An essential operation before medical materials are packed is sterilization. Various methods are used for sterilization: UV irradiation, γ irradiation, corona discharge treatment, chemical treatment, etc. In certain types of sterilization the antiseptic factor is the appearance of ozone during treatment of the material in air. Ozone is capable of exerting a substantial effect on the structure and segmental mobility of the polymers and composites. Study of the effect of this external factor is therefore a topical issue.

Figure 5 shows the dependence of the correlation time for rotation of the probe on the DPD content of the fiber for various lengths of treatment in the ozone–air mixture.

Fig. 5
figure 5

The dependence of the correlation time of rotational motion of the TEMPO radical in PHB fibers on the DPD content for various ozonation times: 1) 0 h; 2) 20 min; 3) 1 h; 4) 1.5 h; 5) 2.5 h; 6) 4 h.

As seen from the figure, increase of the ozonation time leads to increase of the correlation time in the PHB–DPD fiber materials. An analogous relationship is observed in the dependence of the correlation time on the DPD content of the fiber without the ozone treatment (curve 1). During ozonation, however, the decrease in the rotating ability of the radical in the samples is substantially greater compared with the effect of the DPD content on this property. Judged from the nature of the curves in Fig. 5, the correlation time for various ozonation times increases with increase of the DPD content. More significant increase is observed at DPD contents greater than 3%.

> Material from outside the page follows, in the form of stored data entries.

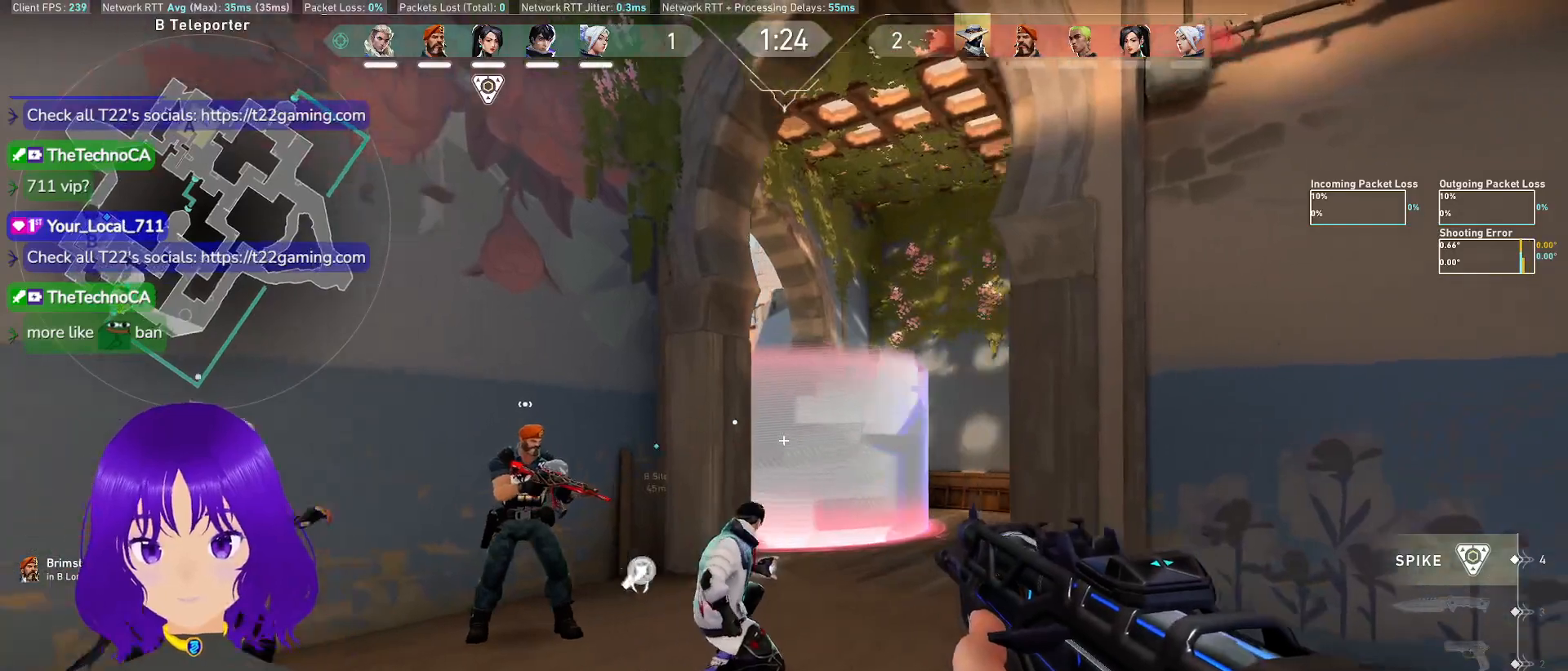
{"keys": [], "mouse": [], "events": [[117, "a", "up"]]}
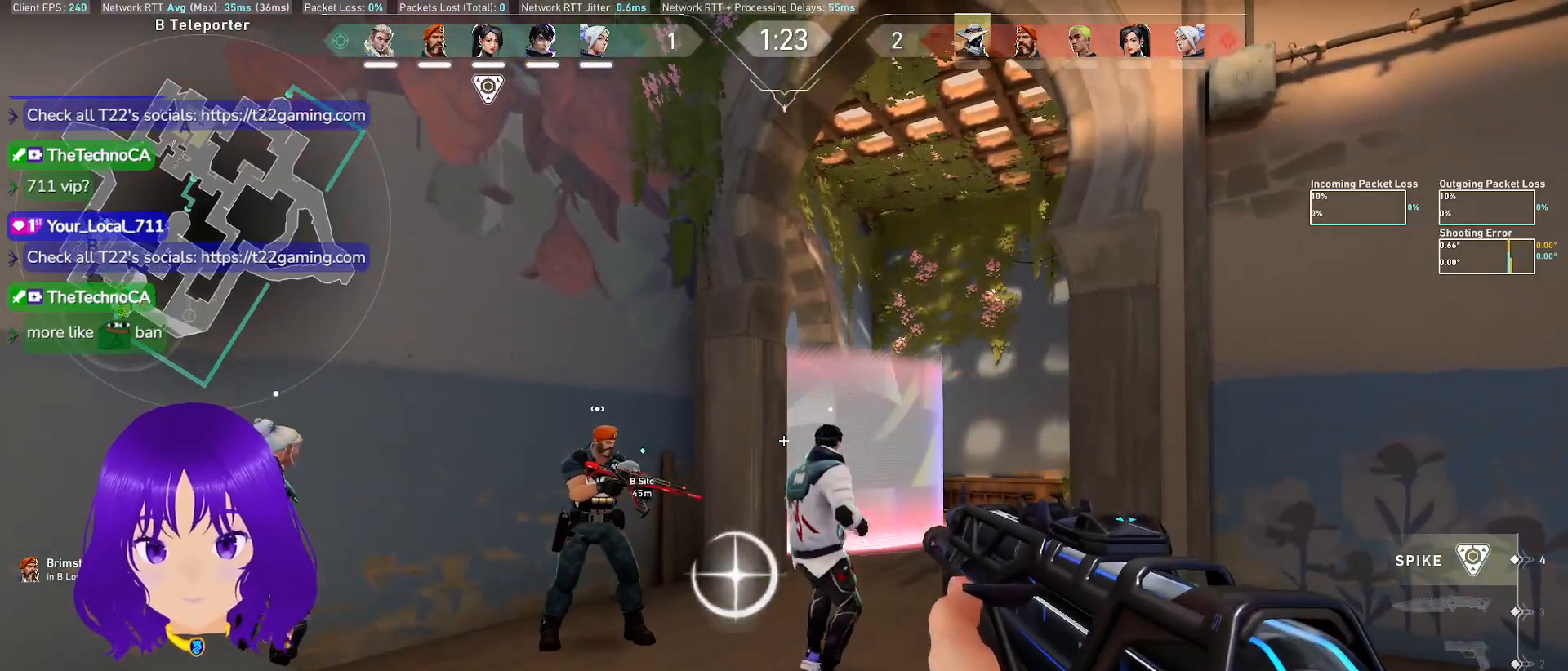
{"keys": [], "mouse": [], "events": [[17, "a", "down"], [117, "a", "up"]]}
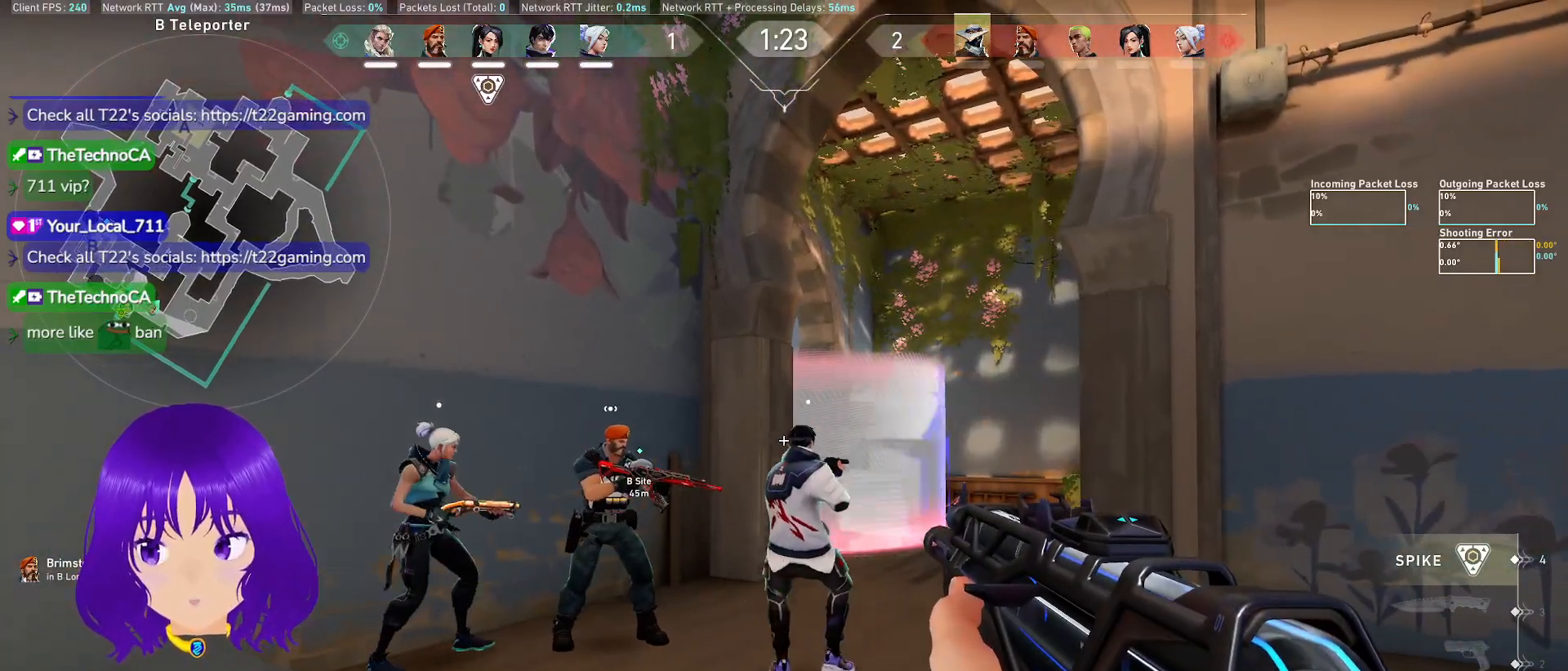
{"keys": ["s", "shift"], "mouse": [], "events": [[117, "s", "down"], [367, "shift", "down"]]}
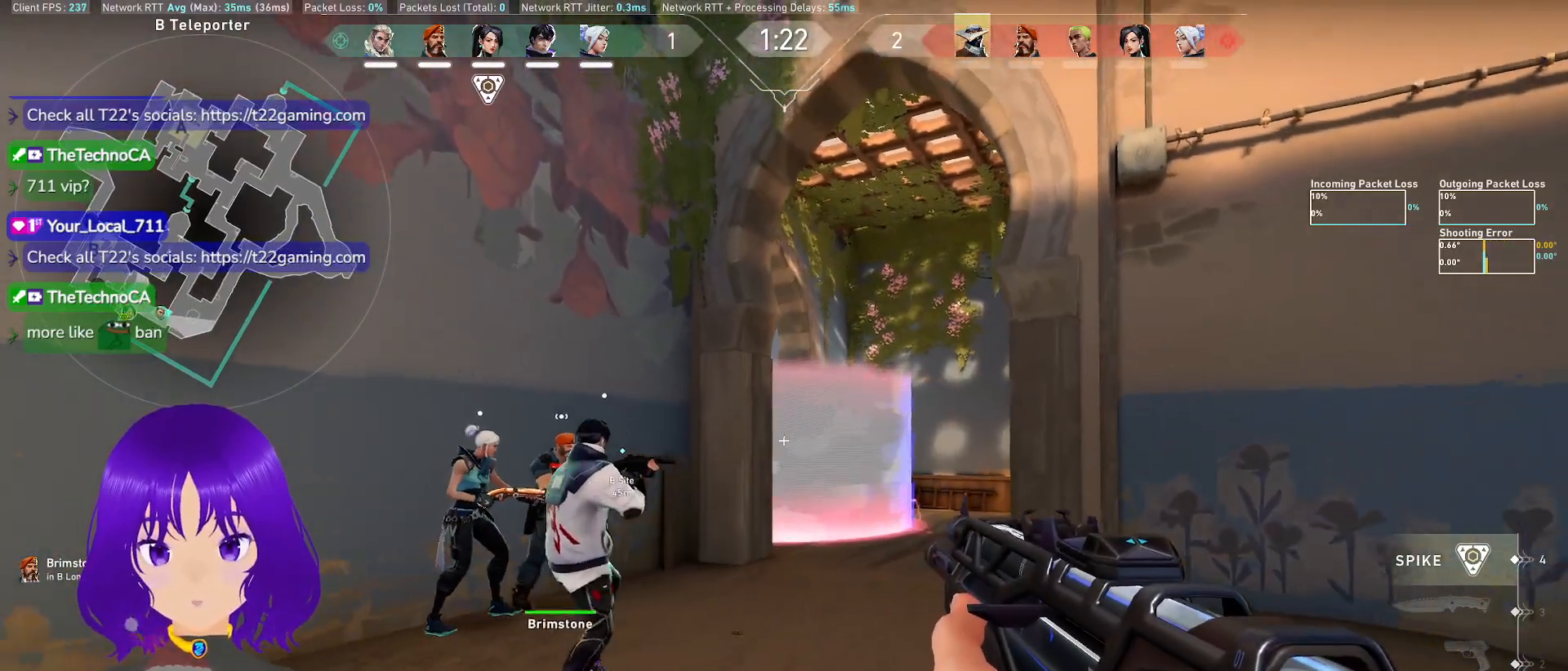
{"keys": [], "mouse": [], "events": [[83, "s", "up"], [183, "shift", "up"]]}
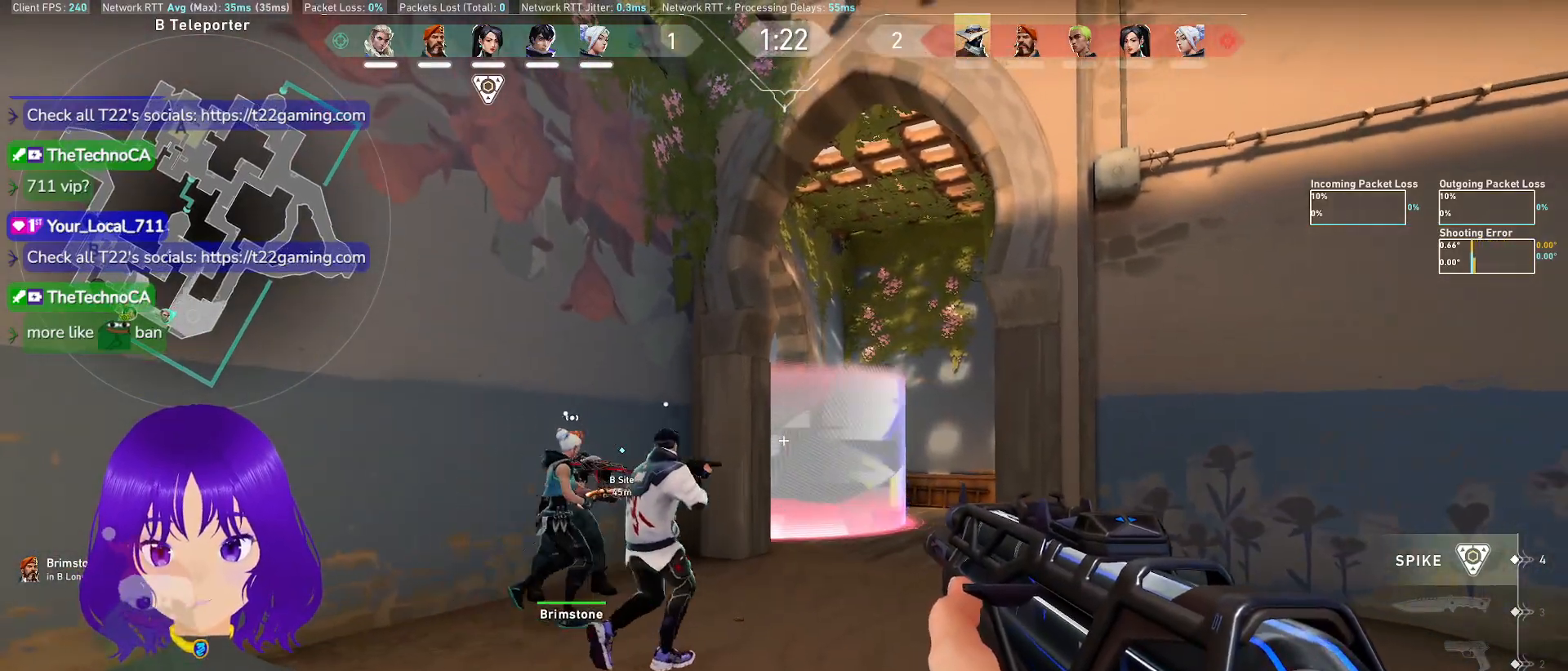
{"keys": ["tab"], "mouse": [], "events": [[267, "tab", "down"]]}
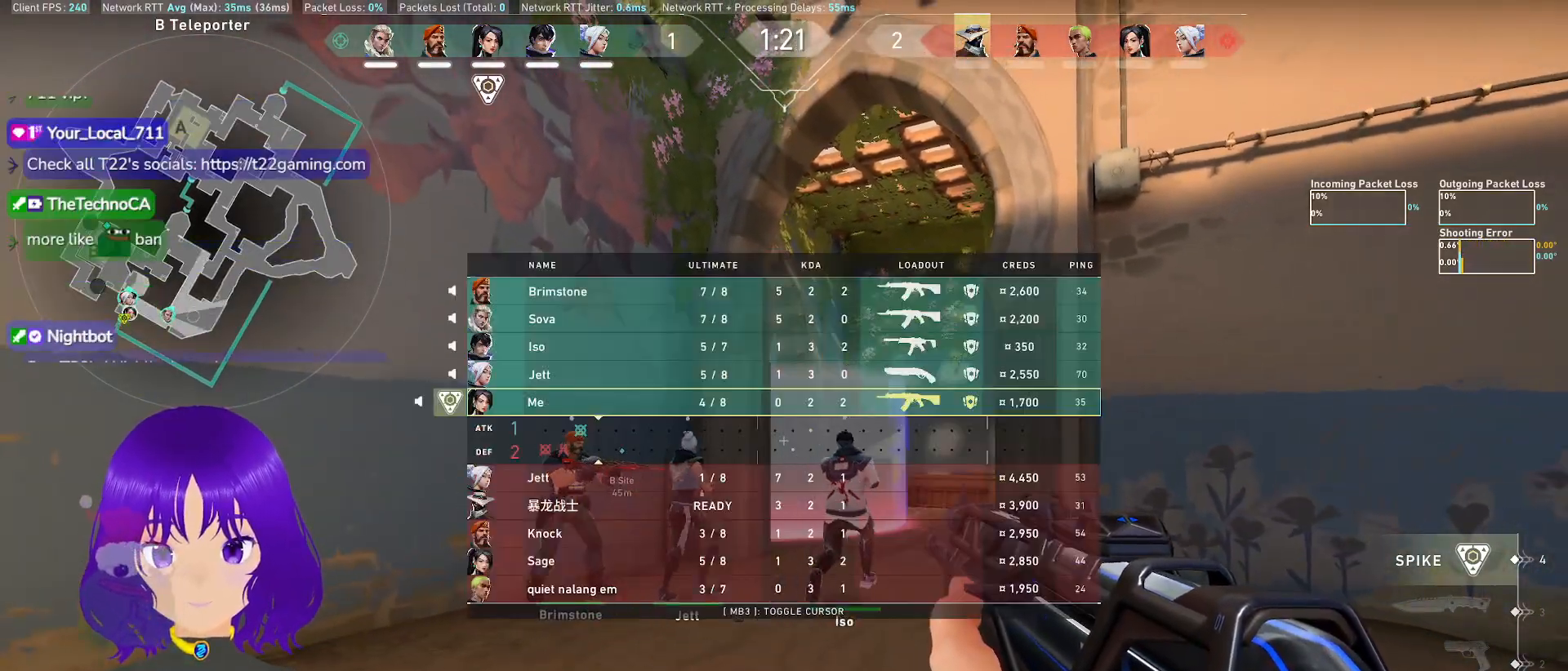
{"keys": ["tab"], "mouse": [], "events": []}
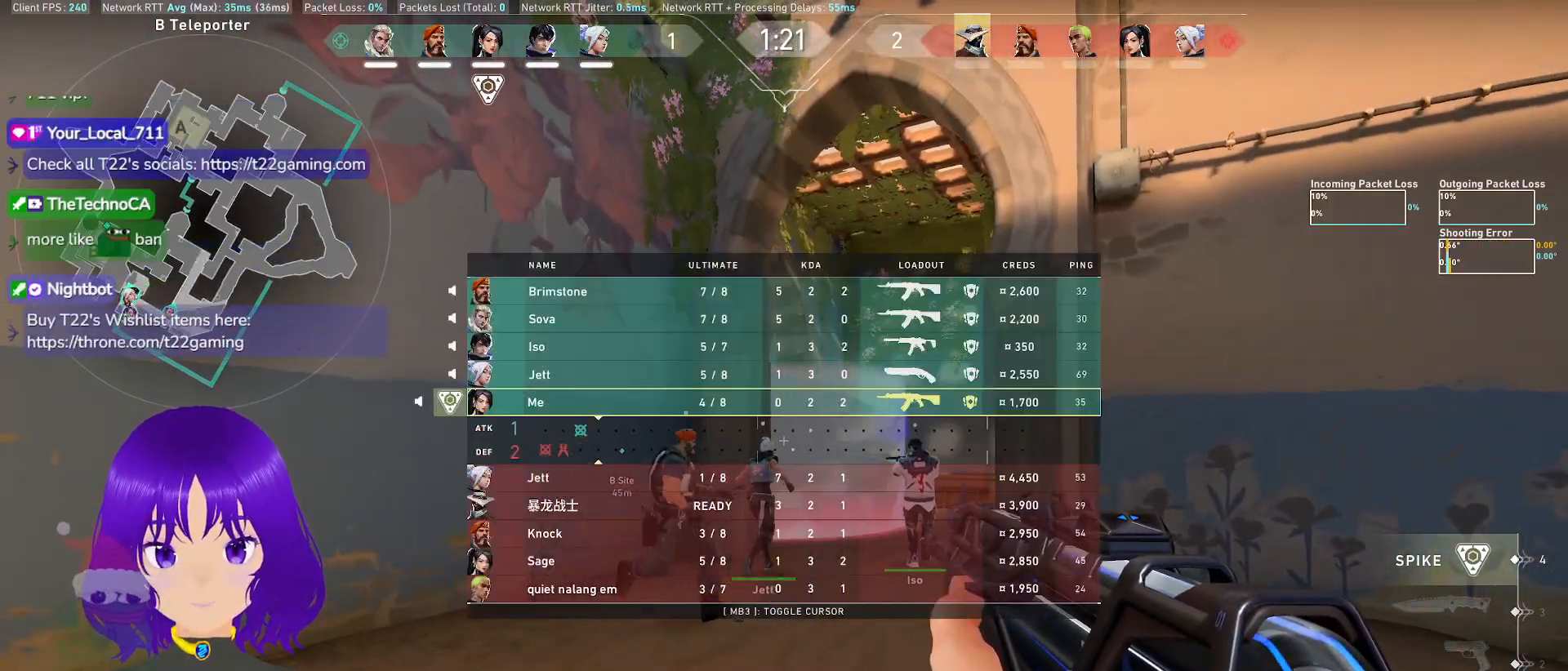
{"keys": [], "mouse": [], "events": [[100, "tab", "up"]]}
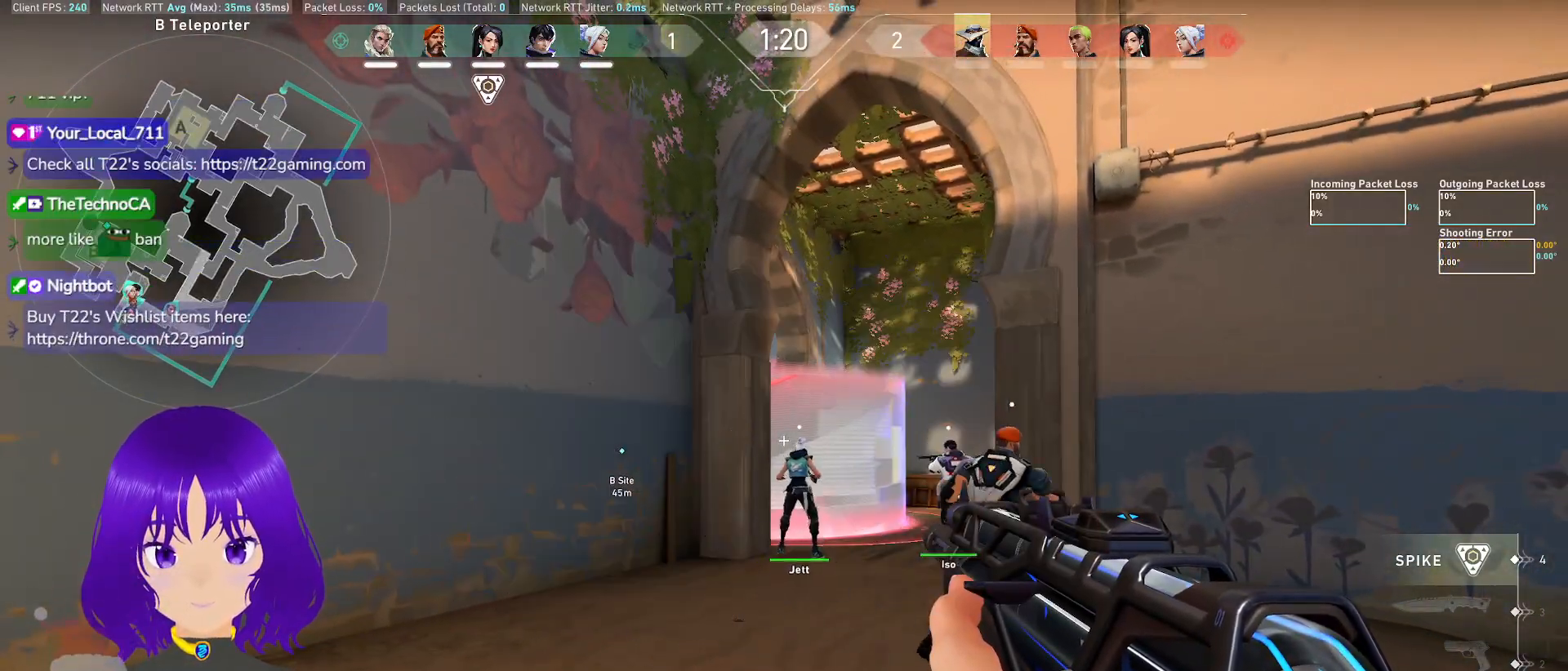
{"keys": [], "mouse": [], "events": []}
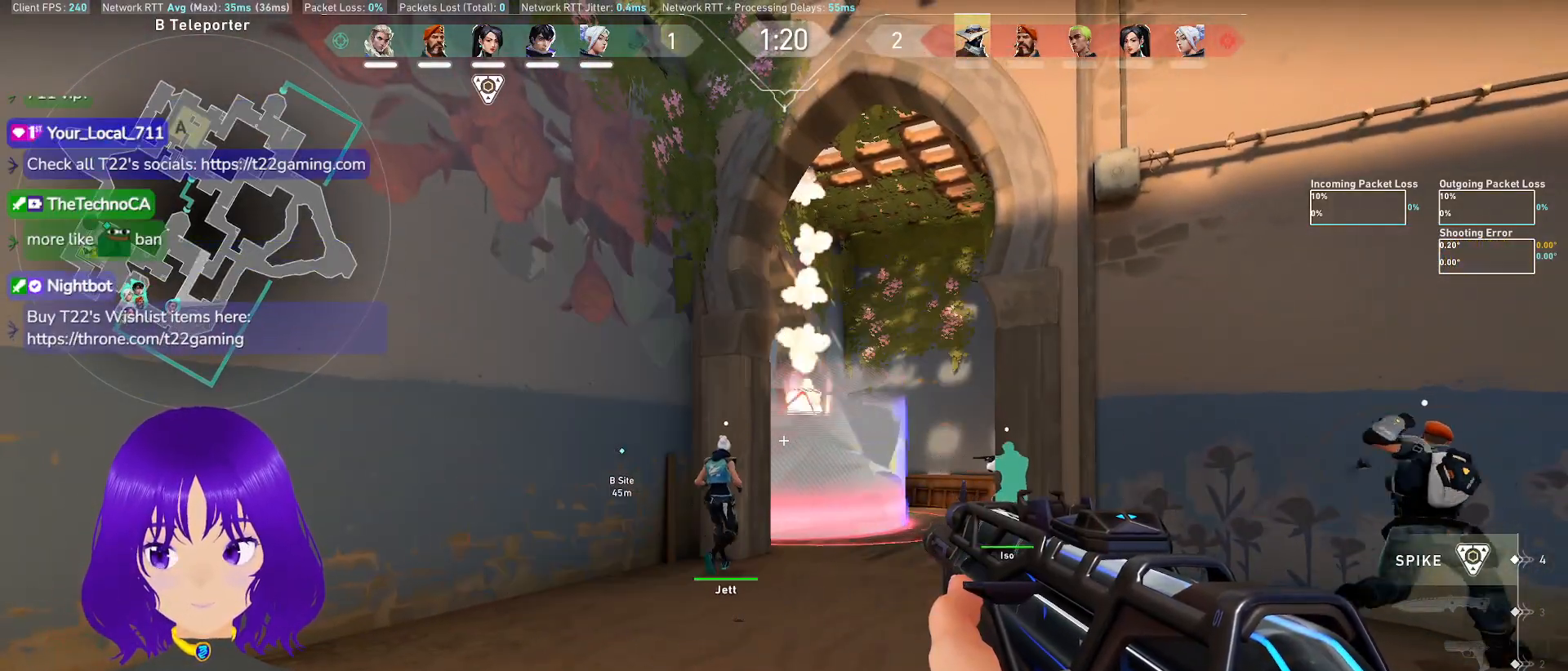
{"keys": [], "mouse": [], "events": []}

The increased correlation time for the rotational motion of the TEMPO probe arises from the increased density of the amorphous phase of PHB and the reduced flexibility of its macromolecules during the action of ozone. In our opinion, this action involves the formation of cross links between the PHB macromolecules in the amorphous regions on account of the appearance of a network of chemical bonds initiated by the formation of hydroperoxides during the interaction of ozone with the functional groups (methyl, hydroxyl) of the PHB. During ozonation physicochemical structurization of the macromolecules occurs in parallel with the chemical process that leads to breakdown of the polymeric bonds, and a system of hydrogen bonds is formed. The decrease of the flexibility of the chains can also result from the accumulation of oxygen-containing groups in the side chains of the PHB, leading to increased intermolecular interaction between the segments of the polymeric chains. Similar results were obtained earlier in [15], where fibrous materials based on PHB and chitosan and the effect of ozone on the molecular-dynamic characteristics of the materials were studied.